The scenario adopted by the IATA borrows from the forecasts of the consulting firm Oxford Economics predicting that the fall in economic activity will reach its trough at the end of the second quarter and then bounce back, according to a V model and return to its level of 2019, somewhere towards the end of 2020. For air transport, we focus on a restriction of strict trips over three months. But the impact will be firmly felt, the pursuit of the cargo activity at a rate reduced not bringing income at the margin.
The airports are facing heavy losses in 2020
The carriers are slashing variable costs, which are falling dramatically. A decline of some 70 % of these costs is expected in the second quarter, in response to the decrease of 65 % of the planned capacity. The fixed costs and semi-variable, which represent nearly half of spending by carriers, could for their part be reduced by one-third. As for the effect-benefit of the plunge in the price of kerosene, it is mitigated by the restrictions on the activities and operations of hedging against fluctuations in fuel prices. “The airlines cut where they can, while trying to maintain their workforce and their customers in view of the recovery of the future,” says IATA.
Layoffs at Air Canada
Air Canada has given an illustration on Monday by announcing that approximately 16 500 unionized employees and managers will be laid off this week, for a minimum period of two months.
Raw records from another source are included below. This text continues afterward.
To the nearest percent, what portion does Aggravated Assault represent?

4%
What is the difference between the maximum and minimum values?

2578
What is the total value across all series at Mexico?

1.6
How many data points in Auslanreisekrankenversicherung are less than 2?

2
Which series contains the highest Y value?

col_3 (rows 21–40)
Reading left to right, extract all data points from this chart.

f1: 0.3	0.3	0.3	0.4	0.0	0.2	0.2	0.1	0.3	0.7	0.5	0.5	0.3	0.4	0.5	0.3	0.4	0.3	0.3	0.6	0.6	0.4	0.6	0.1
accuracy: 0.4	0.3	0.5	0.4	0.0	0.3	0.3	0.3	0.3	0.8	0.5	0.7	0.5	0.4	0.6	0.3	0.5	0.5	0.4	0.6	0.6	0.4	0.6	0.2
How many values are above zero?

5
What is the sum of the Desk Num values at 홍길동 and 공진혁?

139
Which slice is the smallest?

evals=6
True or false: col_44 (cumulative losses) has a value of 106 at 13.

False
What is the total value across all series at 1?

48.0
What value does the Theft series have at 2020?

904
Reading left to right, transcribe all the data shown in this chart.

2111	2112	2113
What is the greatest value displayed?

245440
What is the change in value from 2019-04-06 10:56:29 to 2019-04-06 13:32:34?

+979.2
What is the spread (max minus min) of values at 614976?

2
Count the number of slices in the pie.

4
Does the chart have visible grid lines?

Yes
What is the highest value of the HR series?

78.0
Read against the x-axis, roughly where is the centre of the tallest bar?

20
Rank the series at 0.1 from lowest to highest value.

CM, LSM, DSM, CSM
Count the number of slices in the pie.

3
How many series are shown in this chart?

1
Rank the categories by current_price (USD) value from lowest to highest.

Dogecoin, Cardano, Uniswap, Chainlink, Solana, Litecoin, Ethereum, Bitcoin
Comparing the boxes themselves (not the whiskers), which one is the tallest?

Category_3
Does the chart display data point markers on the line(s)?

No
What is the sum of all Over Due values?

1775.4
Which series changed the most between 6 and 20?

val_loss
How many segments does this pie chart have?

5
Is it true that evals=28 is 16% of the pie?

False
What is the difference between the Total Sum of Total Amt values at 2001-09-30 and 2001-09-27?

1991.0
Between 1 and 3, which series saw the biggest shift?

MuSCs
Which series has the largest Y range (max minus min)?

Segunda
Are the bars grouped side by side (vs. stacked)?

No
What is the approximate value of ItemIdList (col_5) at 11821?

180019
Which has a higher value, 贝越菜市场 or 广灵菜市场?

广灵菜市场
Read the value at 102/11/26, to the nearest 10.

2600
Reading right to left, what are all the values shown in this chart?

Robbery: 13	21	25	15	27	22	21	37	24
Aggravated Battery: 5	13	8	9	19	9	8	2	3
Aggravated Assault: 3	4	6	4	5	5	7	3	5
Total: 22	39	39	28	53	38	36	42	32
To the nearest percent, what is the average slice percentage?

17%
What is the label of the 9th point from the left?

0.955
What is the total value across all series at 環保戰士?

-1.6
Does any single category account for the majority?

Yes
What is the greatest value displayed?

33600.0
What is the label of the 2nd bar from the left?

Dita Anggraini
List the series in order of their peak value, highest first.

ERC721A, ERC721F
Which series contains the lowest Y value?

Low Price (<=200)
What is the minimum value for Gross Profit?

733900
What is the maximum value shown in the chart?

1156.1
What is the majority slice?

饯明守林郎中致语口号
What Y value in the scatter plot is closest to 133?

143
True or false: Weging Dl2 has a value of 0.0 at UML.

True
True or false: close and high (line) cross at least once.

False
The carrier employed 37 000 people at the end of 2019. In the second quarter of last year, Air Canada generated revenues of about $ 4.7 billion. This year, the air carrier has no idea what awaits him, wrote on Monday the first vice-president, employees, culture and communications of the company, Arielle Meloul-Wechsler, in an internal note obtained by The canadian Press, stating that the flight program had been reduced from ” 85% to 90% “.
The director general of the IATA, Alexandre de Juniac, welcomes the understanding of certain governments. “Several governments have responded to the need of using the industry. Among the countries that offer financial assistance programs or regulatory in particular, we note the British, the United States, Singapore, Australia, China, New Zealand and Norway. More recently, Canada, Colombia, and the netherlands have relaxed their regulations to allow airlines to offer passengers travel vouchers rather than rebates […]. Travel and tourism are virtually halted due to extraordinary circumstances and unprecedented. The airlines need working capital to get through this period of extreme volatility in […]. This provides a buffer period vital that will allow the industry to continue to work, ” he says.